C.R. Snyder’s photographs of North Beach circa-1959 capture the vibrance and diversity at the height of the Beat era.
When we first came to San Francisco in 2006, The Beat Museum occupied two different small spaces in North Beach, each for three months, before we were able to settle into our current location across the street from City Lights. The first was at 1345 Grant Avenue in the old Figone Hardware store where the Live Worms Gallery is located today. The second was at the old Del Monte Cannery near Ghiradelli Square.
One day in April, 2006, while we were still at the Cannery, a man named Bob walked in and showed us some photographs he’d taken of North Beach back in 1958 and 1959. I recognized a few of the pictures because they’d been used on the covers of some Beat books that had been published in the 1990s, and credited to C.R. Snyder. But the vast majority of what Charles Robert (“Bob”) Snyder showed me that day I had never seen—and nor has anyone else.
A few months after we’d moved into our third San Francisco location at Broadway and Columbus, Bob brought us a gift—some pictures from inside the Six Gallery where Allen Ginsberg had read “Howl” for the very first time. They are the only pictures of the inside of the Six I have ever seen.
Sadly, Bob Snyder passed away about a year ago. Not long afterward, his wife, BJ, called to inform us that Bob had left instructions that all his photographs were to be donated to The Beat Museum, along with their copyrights.
We’re honored to be custodian of this amazing record of Beat and North Beach history. Among these hundreds of photographs are many taken inside various North Beach apartments, bars, cafes and clubs, including The Cellar and The Place (both featured in Jack Kerouac’s Desolation Angels). Bob knew many of the people who frequented these establishments personally, and his photographs show a candid intimacy, in part because he used the natural light in these places, foregoing the intrusiveness of a flashbulb.

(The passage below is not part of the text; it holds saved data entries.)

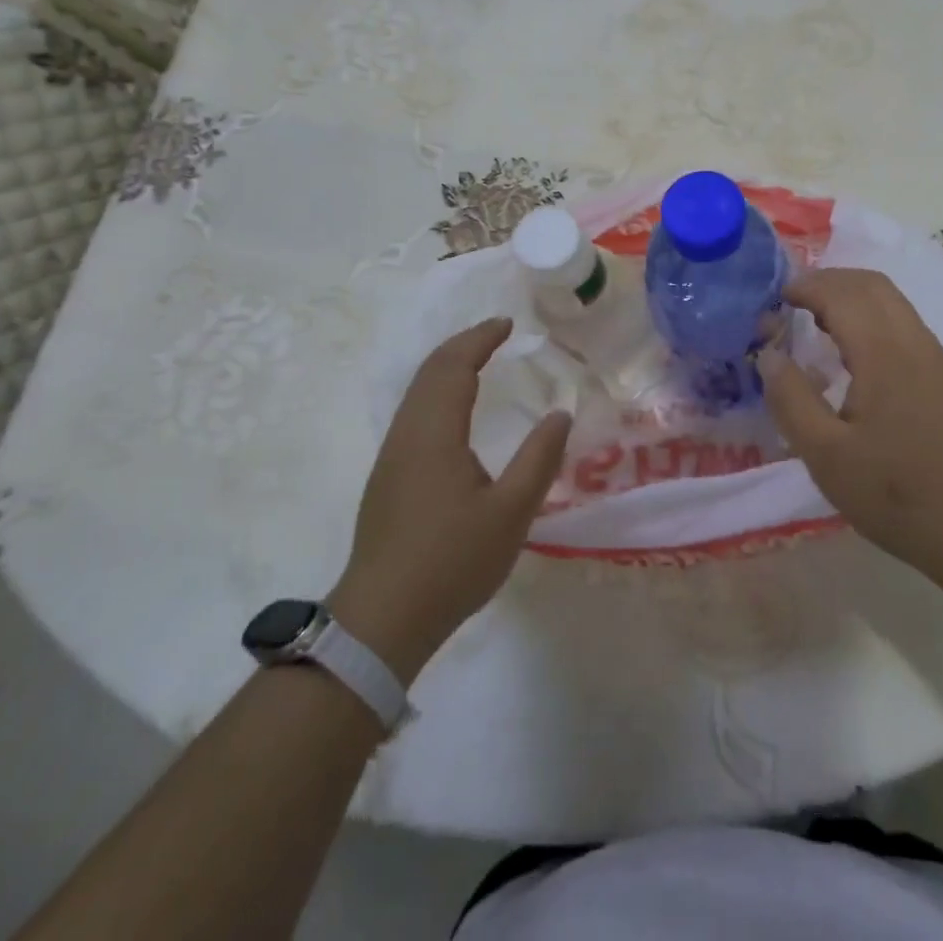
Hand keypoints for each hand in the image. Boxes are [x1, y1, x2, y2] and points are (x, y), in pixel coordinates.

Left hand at [330, 318, 571, 682]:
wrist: (382, 619)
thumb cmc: (452, 562)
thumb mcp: (510, 513)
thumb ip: (539, 459)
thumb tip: (560, 413)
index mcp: (435, 434)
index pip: (455, 367)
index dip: (480, 339)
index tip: (508, 324)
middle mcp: (407, 434)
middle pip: (430, 371)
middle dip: (463, 345)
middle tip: (496, 333)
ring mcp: (391, 456)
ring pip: (416, 392)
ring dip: (447, 367)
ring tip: (478, 361)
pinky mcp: (387, 477)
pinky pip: (412, 412)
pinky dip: (437, 391)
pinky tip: (454, 412)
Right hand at [758, 268, 942, 584]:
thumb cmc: (899, 495)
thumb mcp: (827, 457)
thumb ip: (791, 400)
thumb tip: (769, 355)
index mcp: (884, 354)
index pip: (842, 294)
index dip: (806, 286)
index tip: (774, 297)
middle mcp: (916, 344)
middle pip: (873, 285)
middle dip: (830, 281)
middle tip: (793, 300)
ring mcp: (940, 361)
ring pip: (894, 305)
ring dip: (853, 299)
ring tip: (817, 324)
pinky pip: (906, 328)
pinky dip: (872, 320)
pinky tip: (856, 359)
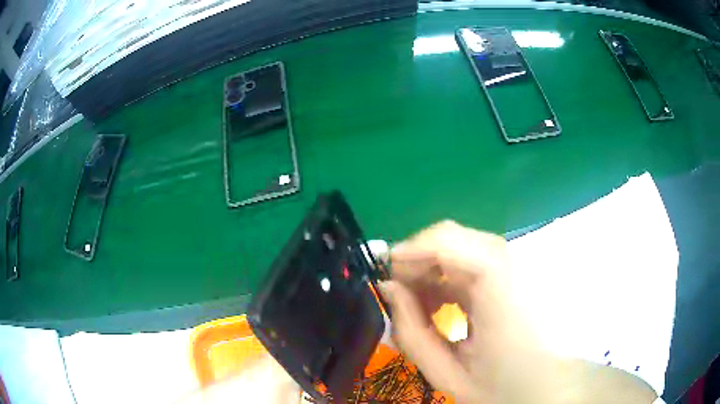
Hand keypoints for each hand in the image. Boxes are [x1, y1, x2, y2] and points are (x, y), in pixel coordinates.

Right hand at [380, 221, 656, 403]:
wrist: (550, 387)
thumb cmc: (504, 387)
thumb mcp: (449, 373)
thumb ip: (412, 331)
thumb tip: (388, 289)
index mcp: (499, 291)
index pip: (449, 241)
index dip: (411, 250)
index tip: (384, 275)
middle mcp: (511, 267)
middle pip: (453, 239)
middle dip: (417, 262)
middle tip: (396, 295)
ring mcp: (515, 268)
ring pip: (460, 249)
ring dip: (431, 272)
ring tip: (418, 307)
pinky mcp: (514, 275)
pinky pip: (472, 263)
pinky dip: (449, 279)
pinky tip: (443, 307)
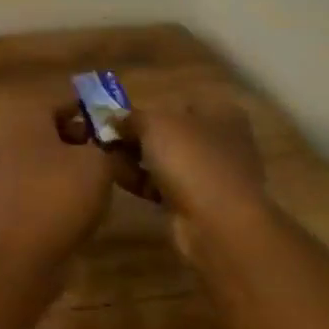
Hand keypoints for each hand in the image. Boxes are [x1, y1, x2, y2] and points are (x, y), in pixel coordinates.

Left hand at [0, 104, 118, 266]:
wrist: (17, 255)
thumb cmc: (58, 194)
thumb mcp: (99, 164)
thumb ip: (109, 148)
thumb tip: (113, 147)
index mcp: (27, 116)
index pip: (64, 100)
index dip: (94, 110)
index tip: (120, 124)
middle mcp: (11, 137)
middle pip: (54, 129)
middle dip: (85, 139)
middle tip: (115, 152)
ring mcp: (5, 171)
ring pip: (48, 159)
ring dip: (75, 167)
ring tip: (106, 180)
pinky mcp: (9, 202)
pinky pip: (41, 185)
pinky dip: (61, 191)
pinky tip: (84, 206)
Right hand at [112, 104, 269, 256]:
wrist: (217, 226)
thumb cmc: (191, 159)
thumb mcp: (154, 124)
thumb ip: (132, 117)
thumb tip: (114, 119)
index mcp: (221, 112)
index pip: (178, 102)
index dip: (148, 107)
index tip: (118, 116)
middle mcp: (222, 141)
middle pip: (171, 133)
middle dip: (138, 136)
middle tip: (108, 138)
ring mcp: (213, 175)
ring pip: (167, 161)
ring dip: (137, 159)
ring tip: (106, 158)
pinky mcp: (201, 205)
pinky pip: (165, 186)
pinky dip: (144, 182)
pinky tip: (118, 179)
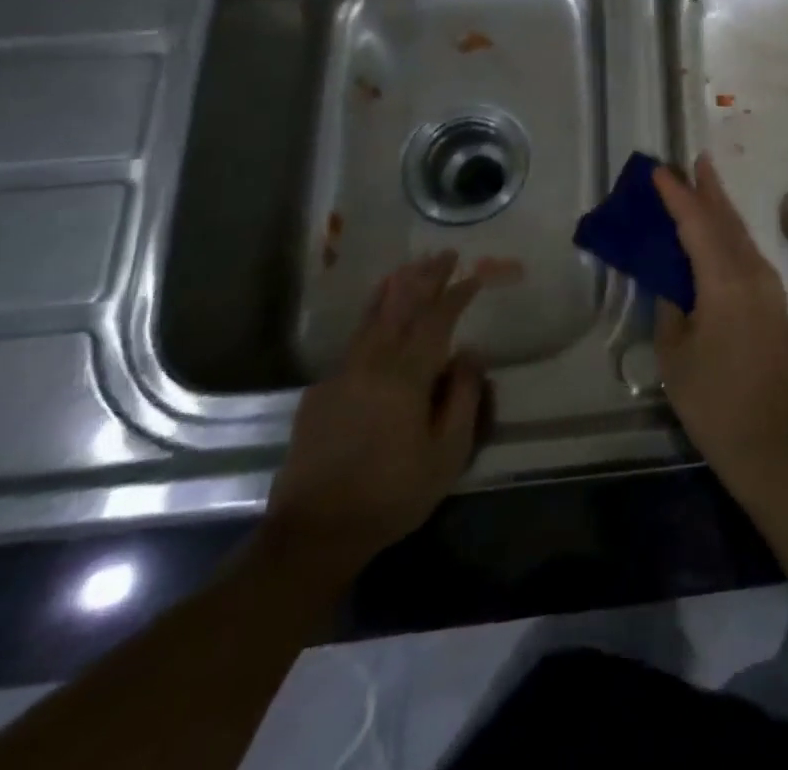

C.R. Snyder’s photographs document the amazing cross-section of people on the scene here in North Beach in the late 1950s. One of their more compelling aspects are the crowds Snyder’s lens captured: dance parties, rent parties, jazz with poetry, and bar scenes—complete with lots of familiar faces. These photographs are testament to the truly diverse composition of the Beat scene in those years, from anonymous hang-arounds to now-famous personalities. For instance, there are several previously unseen shots featuring Bernice Bing, the influential Chinese-American lesbian painter, along with Japanese-American Joanna Chiyo Nakamura Droeger, who owned and operated the Brighton Express coffee house right next to the Old Spaghetti Factory in North Beach and later in Jackson Square.
With the recent publicity surrounding our reopening, we’ve been joined by some new volunteers. One is David Zeeman, a teacher in the community with an eye for detail, who’s agreed to help us in cataloguing C.R. Snyder’s two hundred rolls of film.
The thing I really love about these photos David is working on, is that even though it was Kerouac, Ginsberg, and Cassady who became the most famous, the people on the scene at the time reflected such a tremendous diversity. It’s encouraging, with all that is going on in the world today, to see in these contact sheets that there was once a time in San Francisco, some 60 years ago, during a time when society was so deeply segregated on the basis of things like race and class, when people from very different backgrounds, cultures, and identities came together in friendship and joy, and forged a new beginning to what our collective futures can still be.
There’s still a lot of work to do, but we’re hoping that in the coming months The Beat Museum will be able to host a gathering of North Beach old timers to help us identify as many of the people in the photographs as we can.